China was the only major economy to register positive growth in 2020 with a rate of 2.3 percent, but its growth was "still not entirely balanced" because most of it was driven by public investments and other forms of support, Georgieva noted.
"So gearing its growth more towards domestic consumption is something that China will pursue throughout the years, and continuing with the process of opening up, especially in the financial services, will help China inject more growth momentum into the rest of the world," she said.
According to the latest update to its World Economic Outlook (WEO), the IMF projected China's economy to grow by 8.1 percent in 2021, amid a partial and uneven global recovery.
"This year we face the risk of great divergence. The path to recovery is uneven," and that unevenness can translate into substantial problems for the world in the years to come, Georgieva said, noting around 50 percent of developing countries will be diverging rather than converging, facing a risk to fall further behind.
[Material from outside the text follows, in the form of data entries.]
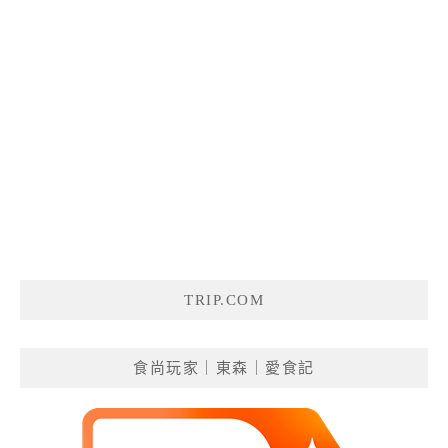
TRIP.COM
食尚玩家｜東森｜愛食記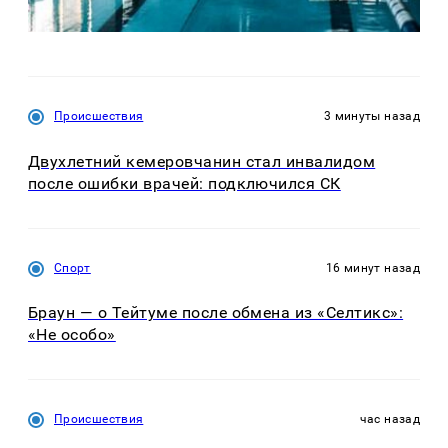
Происшествия
3 минуты назад
Двухлетний кемеровчанин стал инвалидом
после ошибки врачей: подключился СК
Спорт
16 минут назад
Браун — о Тейтуме после обмена из «Селтикс»:
«Не особо»
Происшествия
час назад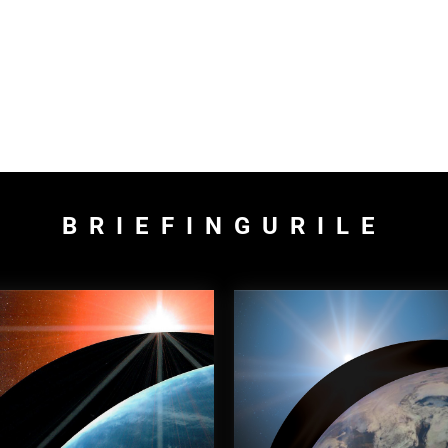
BRIEFINGURILE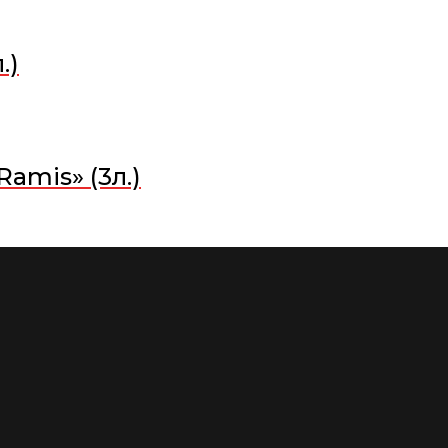
.)
amis» (3л.)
"That would be not only a setback for living standards in these countries, but it would make it so much more difficult to bring stability and security for them and for the rest of the world," she warned.
The IMF chief stressed that the world faces "massive global challenges" and they do require all countries, including the United States and China, to work together.
"We just spoke about climate ... It has to be a collective effort," Georgieva said, welcoming China's commitment to striving to achieve carbon neutrality before 2060.
"China also can do a lot in its international engagements to support that same transition to climate resilience and low carbon in the rest of the world," she said.
As China has emerged as a major world creditor and developed its own vaccines, Georgieva believed that collaboration from China in the areas of debt sustainability and access to vaccines is also very important.
"It is very important that China joined the common framework, and together with everybody else in the G20, to make sure that we can prevent countries from virtually collapsing because of unsustainable debt levels," she said.